Erano stati all’incirca una novantina i residenti nella zona di Vigo di Fassa che lo scorso luglio 2019 erano stati colpiti da casi di gastroenterite accompagnati da vomito e diarrea. Poi si era scoperto che l’acquedotto era contaminato. L’assessore: “In tempi brevi si risolveranno tutti i problemi”

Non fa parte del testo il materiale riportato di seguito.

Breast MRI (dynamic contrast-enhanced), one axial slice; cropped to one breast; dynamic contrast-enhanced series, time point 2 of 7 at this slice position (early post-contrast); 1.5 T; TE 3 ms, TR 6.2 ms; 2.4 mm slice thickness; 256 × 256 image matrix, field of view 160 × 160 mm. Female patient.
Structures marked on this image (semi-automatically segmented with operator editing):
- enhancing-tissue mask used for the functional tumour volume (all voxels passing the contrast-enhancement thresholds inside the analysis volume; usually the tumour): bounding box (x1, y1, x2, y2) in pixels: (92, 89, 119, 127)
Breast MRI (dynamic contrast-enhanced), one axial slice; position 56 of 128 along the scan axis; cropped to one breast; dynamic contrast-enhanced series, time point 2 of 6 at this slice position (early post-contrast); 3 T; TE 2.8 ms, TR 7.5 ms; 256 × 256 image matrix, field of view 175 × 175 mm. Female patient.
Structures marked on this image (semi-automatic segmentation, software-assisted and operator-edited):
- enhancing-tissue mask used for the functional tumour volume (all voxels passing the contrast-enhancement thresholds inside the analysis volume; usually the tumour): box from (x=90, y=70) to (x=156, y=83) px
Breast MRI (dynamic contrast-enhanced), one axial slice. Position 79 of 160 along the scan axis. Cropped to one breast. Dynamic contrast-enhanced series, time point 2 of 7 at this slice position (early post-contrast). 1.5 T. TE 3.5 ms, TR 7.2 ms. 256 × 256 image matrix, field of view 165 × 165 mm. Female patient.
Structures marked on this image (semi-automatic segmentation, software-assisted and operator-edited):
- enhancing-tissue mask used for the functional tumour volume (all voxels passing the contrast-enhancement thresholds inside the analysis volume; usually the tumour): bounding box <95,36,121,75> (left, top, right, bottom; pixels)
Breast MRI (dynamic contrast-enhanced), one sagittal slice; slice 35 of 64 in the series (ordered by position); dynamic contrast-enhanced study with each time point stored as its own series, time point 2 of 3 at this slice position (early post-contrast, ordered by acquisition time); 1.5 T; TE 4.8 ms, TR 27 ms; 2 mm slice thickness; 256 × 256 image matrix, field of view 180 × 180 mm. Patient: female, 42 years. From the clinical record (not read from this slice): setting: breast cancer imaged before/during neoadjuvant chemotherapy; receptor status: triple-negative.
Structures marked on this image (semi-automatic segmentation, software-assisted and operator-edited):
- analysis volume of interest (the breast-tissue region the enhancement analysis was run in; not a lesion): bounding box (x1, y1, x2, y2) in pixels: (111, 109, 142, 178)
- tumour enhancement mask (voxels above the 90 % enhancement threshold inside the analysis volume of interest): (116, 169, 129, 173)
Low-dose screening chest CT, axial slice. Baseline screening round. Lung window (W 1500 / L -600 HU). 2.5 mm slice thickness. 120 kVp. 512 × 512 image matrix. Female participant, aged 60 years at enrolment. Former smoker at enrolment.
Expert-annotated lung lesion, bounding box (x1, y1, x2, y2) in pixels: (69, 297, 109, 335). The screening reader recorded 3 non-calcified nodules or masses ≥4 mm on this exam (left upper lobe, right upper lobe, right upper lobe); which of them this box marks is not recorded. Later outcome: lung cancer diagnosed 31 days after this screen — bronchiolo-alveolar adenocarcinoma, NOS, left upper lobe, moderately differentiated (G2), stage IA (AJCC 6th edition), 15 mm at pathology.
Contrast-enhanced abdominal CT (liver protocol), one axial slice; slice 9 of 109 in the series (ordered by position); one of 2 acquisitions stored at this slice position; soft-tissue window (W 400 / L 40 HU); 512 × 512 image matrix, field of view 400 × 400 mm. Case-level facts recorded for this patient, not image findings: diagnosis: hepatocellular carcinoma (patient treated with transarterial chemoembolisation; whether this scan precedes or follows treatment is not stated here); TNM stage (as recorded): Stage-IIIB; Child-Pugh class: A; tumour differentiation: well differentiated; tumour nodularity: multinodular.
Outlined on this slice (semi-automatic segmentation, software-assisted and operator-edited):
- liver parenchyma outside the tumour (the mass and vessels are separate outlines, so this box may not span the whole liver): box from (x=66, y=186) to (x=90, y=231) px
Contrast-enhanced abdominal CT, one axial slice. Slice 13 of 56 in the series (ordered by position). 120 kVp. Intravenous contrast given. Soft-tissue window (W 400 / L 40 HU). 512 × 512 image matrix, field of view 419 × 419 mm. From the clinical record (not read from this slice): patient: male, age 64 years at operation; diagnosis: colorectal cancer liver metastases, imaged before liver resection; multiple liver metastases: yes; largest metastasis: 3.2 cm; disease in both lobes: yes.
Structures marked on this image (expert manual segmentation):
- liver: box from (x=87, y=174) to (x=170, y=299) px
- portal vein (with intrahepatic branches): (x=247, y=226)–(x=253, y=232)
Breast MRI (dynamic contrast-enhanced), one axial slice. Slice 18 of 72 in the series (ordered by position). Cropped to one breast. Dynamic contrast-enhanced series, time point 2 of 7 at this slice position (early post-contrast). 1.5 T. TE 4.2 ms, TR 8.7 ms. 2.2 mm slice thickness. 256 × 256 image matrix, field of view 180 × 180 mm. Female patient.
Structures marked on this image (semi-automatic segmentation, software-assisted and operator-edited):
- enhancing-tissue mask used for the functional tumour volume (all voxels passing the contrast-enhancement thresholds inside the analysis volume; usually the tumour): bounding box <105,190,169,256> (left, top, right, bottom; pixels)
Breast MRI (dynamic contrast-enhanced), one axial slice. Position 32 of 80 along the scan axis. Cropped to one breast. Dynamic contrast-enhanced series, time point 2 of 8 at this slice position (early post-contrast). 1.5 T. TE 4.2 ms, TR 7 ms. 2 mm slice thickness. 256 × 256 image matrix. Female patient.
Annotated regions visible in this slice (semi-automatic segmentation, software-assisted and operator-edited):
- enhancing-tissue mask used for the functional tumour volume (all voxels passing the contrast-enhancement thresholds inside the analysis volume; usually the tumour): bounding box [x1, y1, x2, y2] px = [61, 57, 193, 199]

Pubblicato il - 30 giugno 2021 - 12:59

SAN GIOVANNI DI FASSA. Erano stati all’incirca una novantina i residenti nella zona di Vigo di Fassa che lo scorso luglio 2019 erano stati colpiti da casi di gastroenterite accompagnati da vomito e diarrea. In un caso si era reso addirittura necessario il ricovero al pronto soccorso. Dopo l’inchiesta epidemiologica condotta dall’Azienda sanitaria aveva confermato che in alcuni punti della rete idrica era stata rilevata la presenza del batterio dell’Escherichia coli.

 

Nei giorni scorsi il consigliere di Forza Italia, Giorgio Leonardi, ha chiesto quali azioni abbia intrapreso la Provincia per risolvere il problema che riguarda l’acquedotto che serve l’abitato di Vigo di Fassa.

 

L’assessore Mario Tonina ha affermato che i problemi dell’acquedotto di Vigo di Fassa sono noti per via della presenza di coliformi provenienti da infiltrazioni delle acque superficiali causate dai temporali.

 

“Un problema aggravato dal fatto che interferivano con l’area di rispetto delle sorgenti gli scarichi delle acque nere del rifugio Roda de Vael e della Baita Pederiva”, ha puntualizzato l’assessore.

 

Così la Sat, in accordo col Comune e con l’Agenzia per la depurazione, ha messo in funzione un collettore provvisorio che porta le acque nere a valle dell’acquedotto. Attualmente si sta lavorando a una apposita deroga per l’allacciamento alla fognatura di Vigo di Fassa e il convogliamento delle acque al depuratore di Pozza.

 

Inoltre si interverrà anche sull’opera di presa e nel medio si pensa ad una alimentazione alternativa tramite il sollevamento dei ramali di acquedotto provenienti da Pozza. Il comune ha depositato la richiesta di finanziamento delle opere per 311 mila euro. In questo modo ha spiegato Tonina, e con gli interventi urgenti già effettuati dopo l’episodio del 2020 “la sicurezza dell’acquedotto di Vigo è sotto controllo e in tempi brevi si risolveranno tutti i problemi”.